Please list every person the authors thank in the acknowledgments of the passage below.
----- Provided passage
This group of CNS diseases might seem relatively accessible to therapeutic intervention. The availability of B cell-targeted therapeutics holds promise that many antibody-mediated neuropsychiatric symptoms can be alleviated once pathogenic antibodies are identified. Because targeting B cells impairs protective immunity, the use of decoy antigens warrants further exploration. Perhaps most importantly, learning to modulate BBB function in order to control antibody entry into the brain is a future therapeutic necessity.
ACKNOWLEDGMENTS
The authors thank Peter Gregersen and Richard Ransohoff for helpful comments and Benjamin Obholzer for illustrations.
Glossary
| Blood-brain barrier (BBB) | a physiological characteristic of the CNS vasculature, through which the exchange of compounds between the blood and CNS is highly restricted |
| Multiple sclerosis (MS) | autoimmune disease with a heterogeneous clinical presentation; commonly affects young adults and has a high risk of future disability |
| Neuromyelitis optica (NMO) | inflammatory demyelinating disease in which patients experience optic neuritis and longitudinal extensive myelitis spanning three or more vertebral segments |
| Aquaporin-4 (AQP4) | channel that regulates the passage of water in and out of the CNS; a major self-antigen in NMO |
| Sydenham's chorea | neurological complication of GAS that occurs in patients, usually under age 18, with an autoimmune etiology |
| GAS | Group A β-hemolytic streptococcus |
| Paraneoplastic syndrome | clinical neurologic symptoms caused by an immune response to a tumor antigen that cross-reacts with a neuronal antigen |
| Negative selection | censoring of lymphocytes that react with self-components |
| Astrocyte | a major CNS cell type belonging to the neuroectodermal lineage; regulates vascular, neuronal, and immune function in the CNS |
| Microglia | CNS-resident myeloid cells; quiescent under normal circumstances but may be activated to adopt a macrophage-like phenotype under proinflammatory conditions |
| Neuronal synapse | contact between neurons, specialized for the localized release of neurotransmitters; the major mode of signal transduction in the CNS |
| Systemic lupus erythematosus (SLE) | autoimmune disease primarily affecting women and characterized by numerous autoantibodies, especially antibodies to nuclear antigens |
| N-methyl-d-aspartate receptor (NMDAR) | a glutamate receptor that is important in synaptic plasticity and learning and is an autoimmune target in lupus |
| Tight junctions | cell-cell contact structures that tightly restrict the passage of soluble factors; important for the barrier properties of CNS endothelial cells |
| Molecular mimicry: | antigen sequence similarities between foreign and self-peptides, such that the T or B cell will recognize them and be activated |
| R4A | mouse monoclonal antibody reactive with DNA and NMDAR's NR2A and NR2B subunits; can modulate NMDAR function, altering synaptic function or triggering apoptosis |
| OCB | oligoclonal immunoglobulin band |
| Acute disseminated encephalomyelitis (ADEM) | CNS demyelinating disease in which a subgroup patients have antibodies against the myelin oligodendrocyte glycoprotein (MOG) |
| PANDAS | pediatric autoimmune neuropsychiatric disorders associated with streptococcal infection |
| Decoy antigen therapy | the use of soluble antigen to block antibody from binding its target physiological antigen |
Footnotes
DISCLOSURE STATEMENT The authors are not aware of any affiliations, memberships, funding, or financial holdings that might be perceived as affecting the objectivity of this review.
----------
----- Provided data
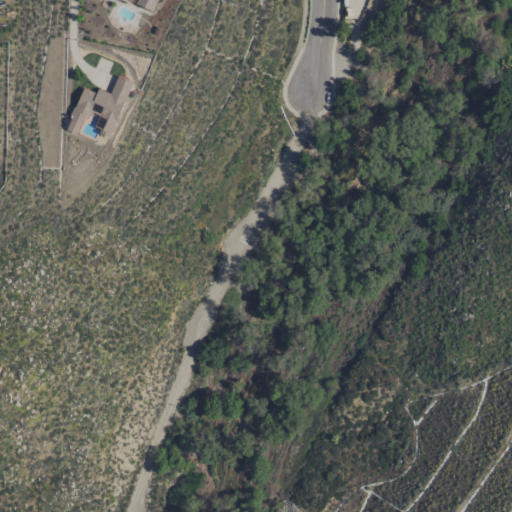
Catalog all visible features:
building: (144, 4)
road: (70, 32)
road: (318, 45)
road: (352, 52)
building: (99, 107)
river: (312, 256)
road: (216, 298)
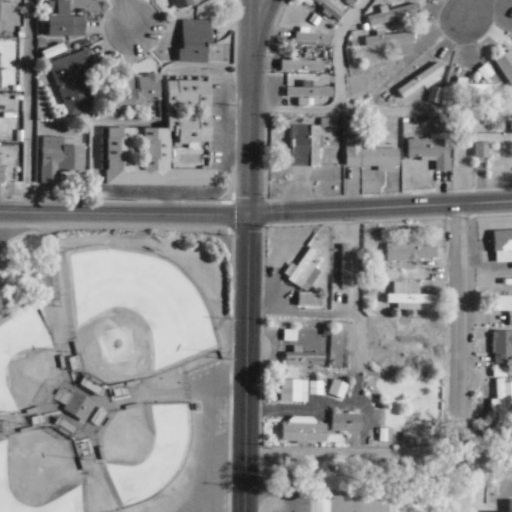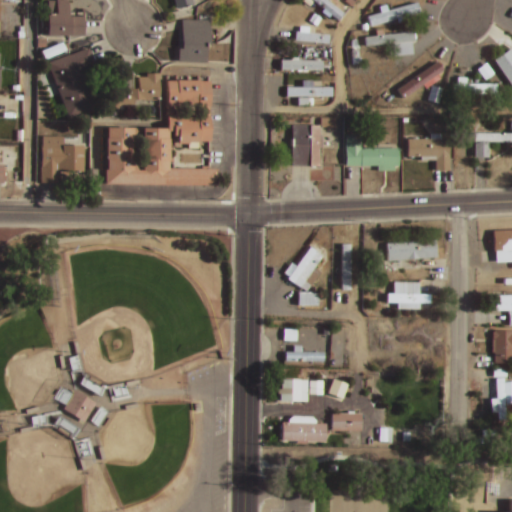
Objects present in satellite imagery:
----------
[Solution]:
Peter Gregersen
Richard Ransohoff
Benjamin Obholzer